### Task
Return all of the following entries as written, but without the images.

### Given data
•••••
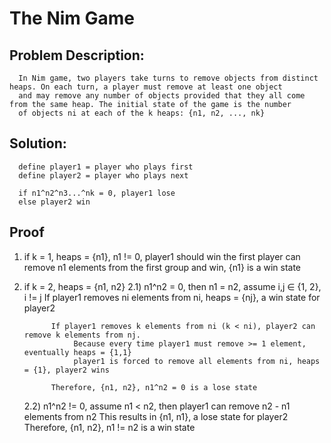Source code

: # The Nim Game
## Problem Description:
      In Nim game, two players take turns to remove objects from distinct heaps. On each turn, a player must remove at least one object
      and may remove any number of objects provided that they all come from the same heap. The initial state of the game is the number
      of objects ni at each of the k heaps: {n1, n2, ..., nk}

## Solution:
      define player1 = player who plays first
      define player2 = player who plays next
      
      if n1^n2^n3...^nk = 0, player1 lose
      else player2 win

## Proof
1) if k = 1, heaps = {n1}, n1 != 0, player1 should win
      the first player can remove n1 elements from the first group and win, {n1} is a win state

2) if k = 2, heaps = {n1, n2}
      2.1) n1^n2 = 0, then n1 = n2, assume i,j ∈ {1, 2}, i != j
             If player1 removes ni elements from ni, heaps = {nj}, a win state for player2
             
             If player1 removes k elements from ni (k < ni), player2 can remove k elements from nj. 
                  Because every time player1 must remove >= 1 element, eventually heaps = {1,1}
                  player1 is forced to remove all elements from ni, heaps = {1}, player2 wins
                  
             Therefore, {n1, n2}, n1^n2 = 0 is a lose state
             
      2.2) n1^n2 != 0, assume n1 < n2, then player1 can remove n2 - n1 elements from n2
             This results in {n1, n1}, a lose state for player2
             Therefore, {n1, n2}, n1 != n2 is a win state
            
            
            
      
             
             

        
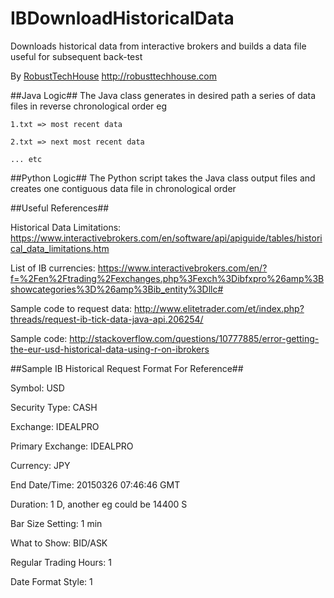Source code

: # IBDownloadHistoricalData

Downloads historical data from interactive brokers and builds a data file useful for subsequent back-test

By [RobustTechHouse](http://robusttechhouse.com) http://robusttechhouse.com

##Java Logic##
The Java class generates in desired path a series of data files in reverse chronological order eg
  	
  	1.txt => most recent data
  	
  	2.txt => next most recent data
  	
  	... etc

##Python Logic##
The Python script takes the Java class output files and creates one contiguous data file in chronological order


##Useful References##

Historical Data Limitations: https://www.interactivebrokers.com/en/software/api/apiguide/tables/historical_data_limitations.htm

List of IB currencies: https://www.interactivebrokers.com/en/?f=%2Fen%2Ftrading%2Fexchanges.php%3Fexch%3Dibfxpro%26amp%3Bshowcategories%3D%26amp%3Bib_entity%3Dllc#

Sample code to request data: http://www.elitetrader.com/et/index.php?threads/request-ib-tick-data-java-api.206254/

Sample code: http://stackoverflow.com/questions/10777885/error-getting-the-eur-usd-historical-data-using-r-on-ibrokers

##Sample IB Historical Request Format For Reference##

Symbol: USD

Security Type: CASH

Exchange: IDEALPRO

Primary Exchange: IDEALPRO

Currency: JPY

End Date/Time: 20150326 07:46:46 GMT

Duration: 1 D, another eg could be 14400 S

Bar Size Setting: 1 min

What to Show: BID/ASK

Regular Trading Hours: 1

Date Format Style: 1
•••••
### Solution
Source code

: # The Nim Game
## Problem Description:
      In Nim game, two players take turns to remove objects from distinct heaps. On each turn, a player must remove at least one object
      and may remove any number of objects provided that they all come from the same heap. The initial state of the game is the number
      of objects ni at each of the k heaps: {n1, n2, ..., nk}

## Solution:
      define player1 = player who plays first
      define player2 = player who plays next
      
      if n1^n2^n3...^nk = 0, player1 lose
      else player2 win

## Proof
1) if k = 1, heaps = {n1}, n1 != 0, player1 should win
      the first player can remove n1 elements from the first group and win, {n1} is a win state

2) if k = 2, heaps = {n1, n2}
      2.1) n1^n2 = 0, then n1 = n2, assume i,j ∈ {1, 2}, i != j
             If player1 removes ni elements from ni, heaps = {nj}, a win state for player2
             
             If player1 removes k elements from ni (k < ni), player2 can remove k elements from nj. 
                  Because every time player1 must remove >= 1 element, eventually heaps = {1,1}
                  player1 is forced to remove all elements from ni, heaps = {1}, player2 wins
                  
             Therefore, {n1, n2}, n1^n2 = 0 is a lose state
             
      2.2) n1^n2 != 0, assume n1 < n2, then player1 can remove n2 - n1 elements from n2
             This results in {n1, n1}, a lose state for player2
             Therefore, {n1, n2}, n1 != n2 is a win state
            
            
            
      
             
             

        
Source code

: # IBDownloadHistoricalData

Downloads historical data from interactive brokers and builds a data file useful for subsequent back-test

By [RobustTechHouse](http://robusttechhouse.com) http://robusttechhouse.com

##Java Logic##
The Java class generates in desired path a series of data files in reverse chronological order eg
  	
  	1.txt => most recent data
  	
  	2.txt => next most recent data
  	
  	... etc

##Python Logic##
The Python script takes the Java class output files and creates one contiguous data file in chronological order


##Useful References##

Historical Data Limitations: https://www.interactivebrokers.com/en/software/api/apiguide/tables/historical_data_limitations.htm

List of IB currencies: https://www.interactivebrokers.com/en/?f=%2Fen%2Ftrading%2Fexchanges.php%3Fexch%3Dibfxpro%26amp%3Bshowcategories%3D%26amp%3Bib_entity%3Dllc#

Sample code to request data: http://www.elitetrader.com/et/index.php?threads/request-ib-tick-data-java-api.206254/

Sample code: http://stackoverflow.com/questions/10777885/error-getting-the-eur-usd-historical-data-using-r-on-ibrokers

##Sample IB Historical Request Format For Reference##

Symbol: USD

Security Type: CASH

Exchange: IDEALPRO

Primary Exchange: IDEALPRO

Currency: JPY

End Date/Time: 20150326 07:46:46 GMT

Duration: 1 D, another eg could be 14400 S

Bar Size Setting: 1 min

What to Show: BID/ASK

Regular Trading Hours: 1

Date Format Style: 1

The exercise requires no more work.